Lloyd Rayney, barrister and former prosecutor, was taking part in a probe into one of the most infamous wrongful murder convictions in WA’s history when his wife Corryn went missing.
Representing one of the police officers at a Corruption and Crime Commission hearing into the State’s handling of the shocking Andrew Mallard case, the Perth counsel’s name was already appearing in the newspaper the week before his wife of 17 years disappeared from after a dance class.
Fast forward five years and Mr Rayney’s name would be hitting headlines again – but for a very different reason. He would be fighting to clear his own name.
It perhaps verges on a cliche to point out the tragic irony of a one-time favourite prosecutor ending up in a Supreme Court dock accused of murdering his estranged wife.
Born in Yemen and of Irish-Indian descent, Mr Rayney met Corryn Da Silva while working at the Australian Government Solicitor’s office where she was an articled clerk in the late 1980s.
Their relationship flourished as did their careers.
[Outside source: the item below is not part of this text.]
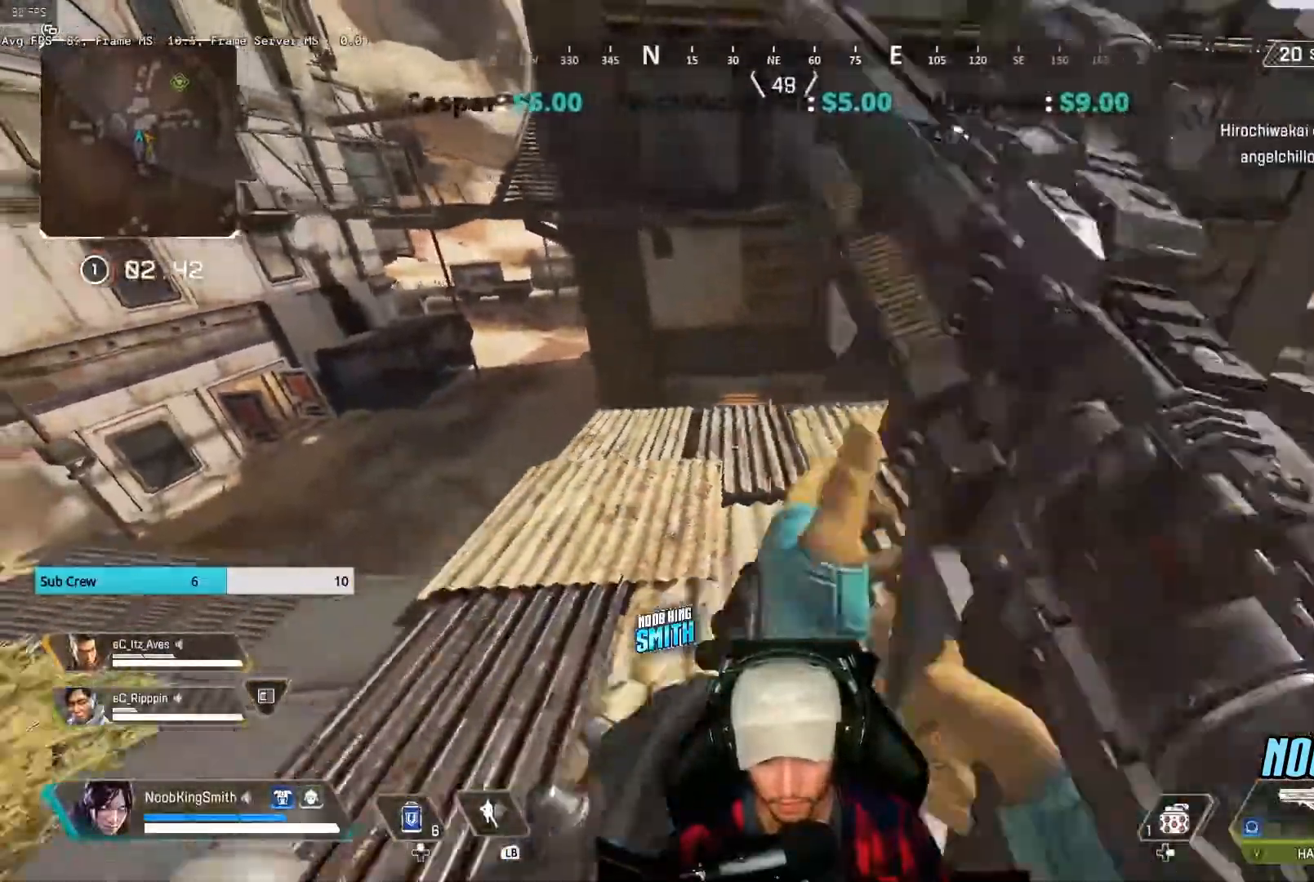
{"dt_ms": 500, "buttons": [], "left_stick": "right", "right_stick": "center", "events": [[33, "left_stick", "up-right"], [133, "left_stick", "up"], [233, "left_stick", "up-right"], [300, "right_stick", "right"], [333, "left_stick", "right"], [433, "right_stick", "center"]]}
Mr Rayney established himself as a leading WA prosecutor, described by his then-boss, former director of public prosecutions Robert Cock, as “diligent, competent, meticulous, and cautious”.
Among those he helped send behind bars were sadistic killers Richard Leatch and Tammie Sherratt, who had tortured and strangled teenager Jamie Godden in 1997.
In 2001, Mr Rayney acted as counsel assisting the inquest into mining magnate Lang Hancock’s death.
Meanwhile, his wife was climbing her own way through the legal ranks, eventually becoming a Supreme Court registrar with duties similar to a judge.
The successful couple had two daughters, with family photographs showing them as a smiling, happy family.
By 2003, Mr Rayney was tipped as the next director of legal services with the DPP office before being narrowly beaten for the position.
That same year, he moved to Bermuda to work for a former WA prosecutor who had landed the job as the island’s DPP.
During his 18-month absence, Mrs Rayney looked after the couple’s daughters in Perth.
Mr Rayney resurrected his WA career on his return, this time turning his hand to defending those in the dock.
One of his most publicised cases was the 2004 gangland-style shooting of former Coffin Cheaters bikie Kevin “Mick” Woodhouse.
Mr Rayney defended Johnny Montani against a murder charge.
The jury in the 2006 trial, who heard the victim uttered the words “Johnny Montoyo” after being shot, could not reach a unanimous verdict. Mr Montani endured two retrials before being cleared.
Mr Rayney also built a profile in the commercial sector with Australia’s richest woman, Gina Rinehart, joining his client list via her flagship company Hancock Prospecting.
The Perth-based mining billionaire would later wrangle with police and claim legal professional privilege over items seized from Mr Rayney’s office following the discovery of his wife’s body.
But while Mr Rayney’s legal career was thriving, it appears his marriage was not as quick to recover from his absence in the Caribbean.
By the time of his wife’s death the couple were estranged despite living under the same Como roof.
The reasons and aftermath of their marriage breakdown are now set for scrutiny during Mr Rayney’s trial.
An intensely private man, the barrister’s name now yields thousands of hits when punched into Google, the vast majority centring on the murder allegation.
Mr Rayney is still based at the city’s prestigious Francis Burt Chambers.
But in the wake of the murder charge laid against him in December 2010 — more than three years after his wife’s death — his career has been stifled by a condition on his practising certificate that bars him from doing District and Supreme Court jury trials pending his own trial. He consented to the condition.
Even before the charge was laid, Mr Rayney felt he was the target of speculation and stigma.
The blame for this, according to a separate court stoush in which Mr Rayney is suing the State for defamation, was a packed press conference in 2007 where Det-Sen. Sgt Jack Lee labelled Mr Rayney the “prime” and “only” suspect.
In 2008, a lawyer for Mr Rayney suggested his legal career had been destroyed by the allegation, despite his presumed innocence.
His funds were being depleted and the one-time legal eagle had shied away from going out in public, Mr Rayney’s lawyer had said.
Just how much substance belies in the allegations against Mr Rayney will now be tested at trial.